The Bear's "Secret of the Rosary"

With apologies to St. Simon de Montfort, here's the secret according to Bear Theology:

Lisa Frank Delicious Pony
The rosary is a state-of-the-art spiritual super-weapon designed by God to make you not only healthy, but holy, and devils hate it.

What really gets devils is the apparent old-womanish bog Irish superstition of it. Devils (and many humans) still haven't figured out how something that looks like a WWI Sopwith Camel by way of Lisa Frank zooms through their infernal air defense command like a B2 Stealth Bomber.

But, that's the brilliance of the design. It embodies genuine humility. That's right. If you look up the word "humility" in a dictionary, you find a picture of a rosary, not a celebrity. You don't have to be learned to use it. An illiterate old crab-widow in backwater Maryland can use it better than the Pope of Rome.

So, the Bear takes out a little string of beads - one of them is a very girly-looking birthstone rosary - with his massive paws and all of sudden he's spiritual Iron Bear.

Sometimes, it's like the Regina Spektor song: nobody laughs at God when the chips are down, but we can laugh with Him. Not devils, though, not real laughter. (Maybe more like evil cackling, although Bear cannot say for sure.)

"Jarvis, tell me the Third Luminous Mystery, again."

When You Pray the Rosary, You Never Pray Alone
(Although You Still Need a Family Member to Get the Plenary Indulgence)
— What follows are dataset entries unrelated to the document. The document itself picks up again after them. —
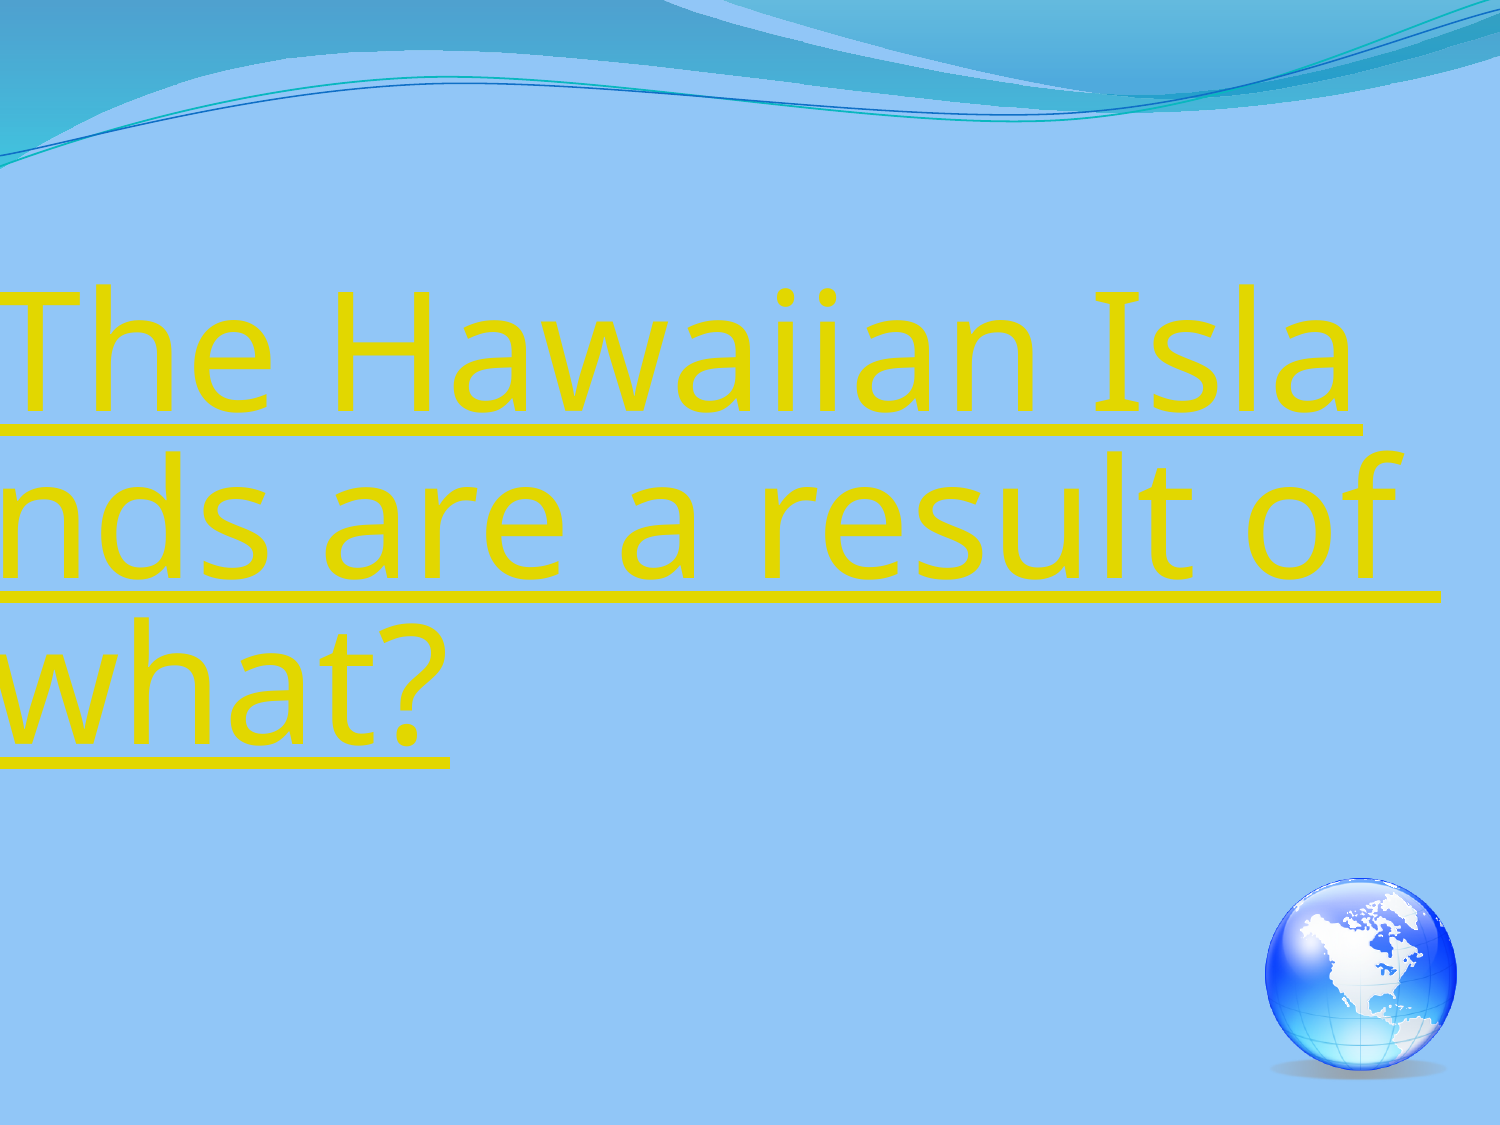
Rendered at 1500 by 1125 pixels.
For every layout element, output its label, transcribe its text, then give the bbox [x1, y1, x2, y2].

picture [1249, 874, 1463, 1088]
text_box The Hawaiian Islands are a result of what? [0, 237, 1475, 480]
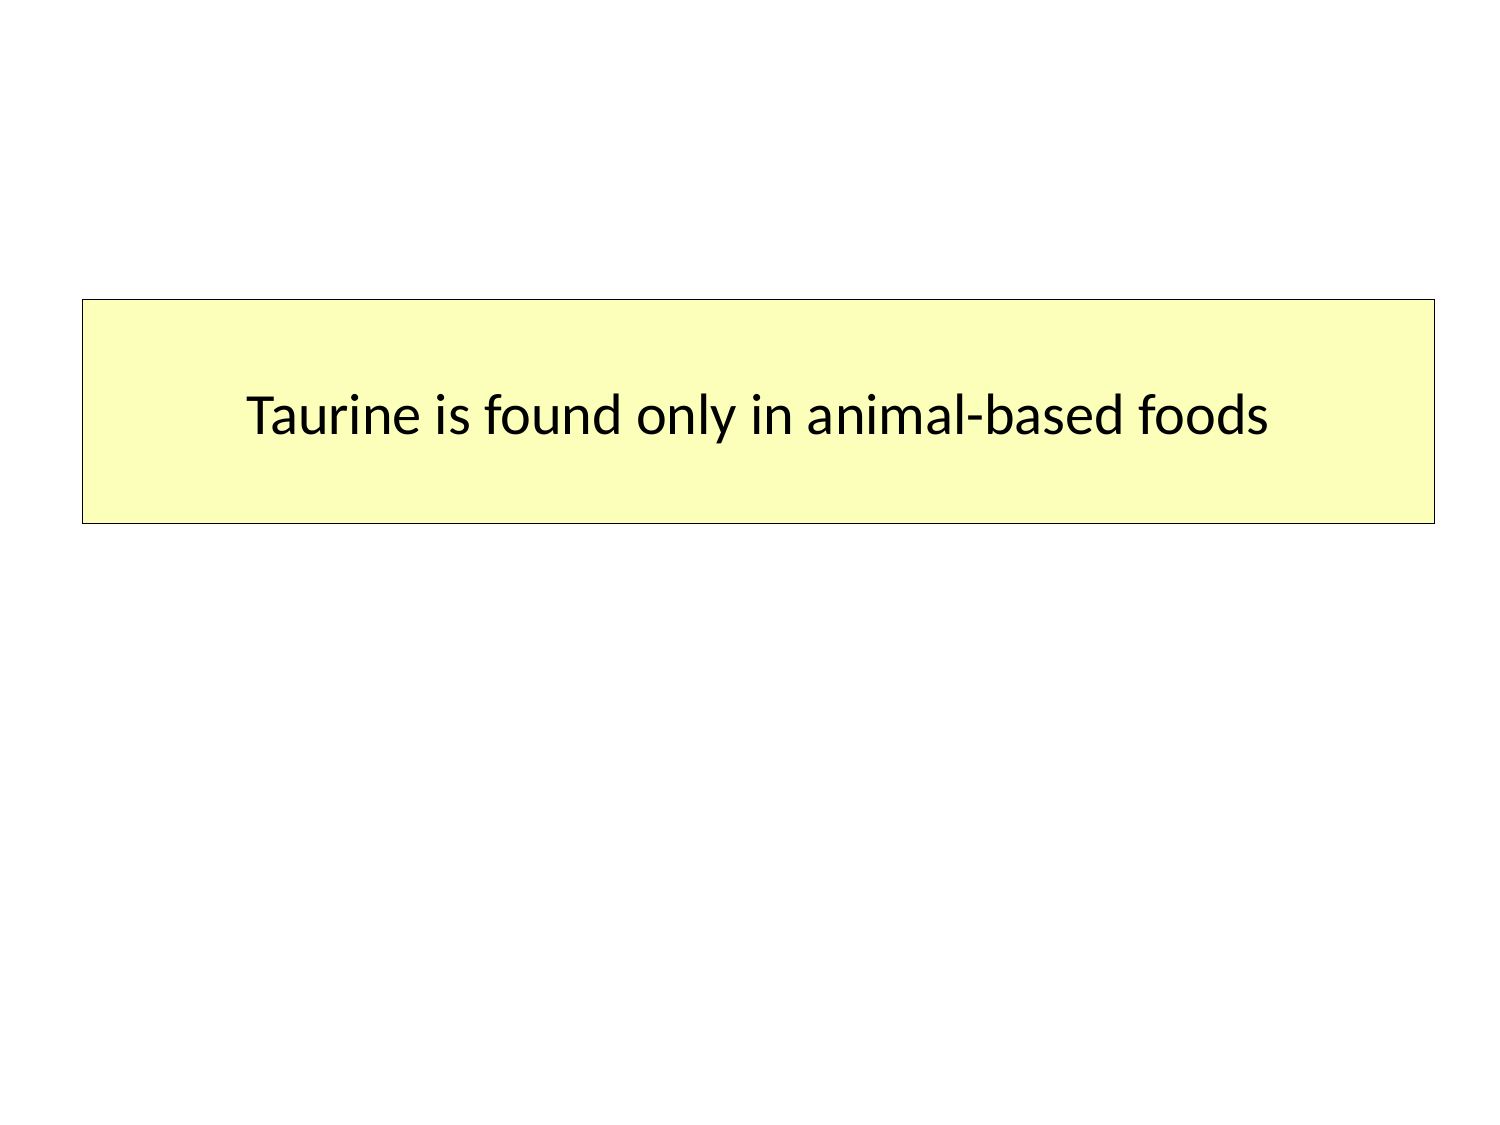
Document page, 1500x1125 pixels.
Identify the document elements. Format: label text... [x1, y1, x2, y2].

Your prayers are assisted by the Virgin Mary, your guardian angel, and God knows who else, and are very pleasing to the Second Person of the Holy Trinity, Jesus Christ, Who loves to behold His reflection in His mother.

You want to hear something funny?

The moment Bear typed that, his cursor began speeding backwards, erasing the article before his horrified eyes. Weird, huh? That's never happened in almost one-thousand, five-hundred articles. Hey, if you really believe in devils, sometimes you gotta wonder. (Devils especially delight tempting and tormenting poor Bears; maybe it's different for humans.)

To continue, we immerse ourselves in the mysteries as we say the prayers - almost every word right out of the Bible (take note, any separated brethren who have wandered into these charmed Woodlands) with a bit of ancient creed. Time and space dissolve and we are present at the most important moments in the history of our salvation. We see, even as through a glass darkly; we hear, even as though a peal of a distant bells.

Beyond that lies more, but it would be unfit for the Bear to intrude between the soul and the gifts she receives from her God.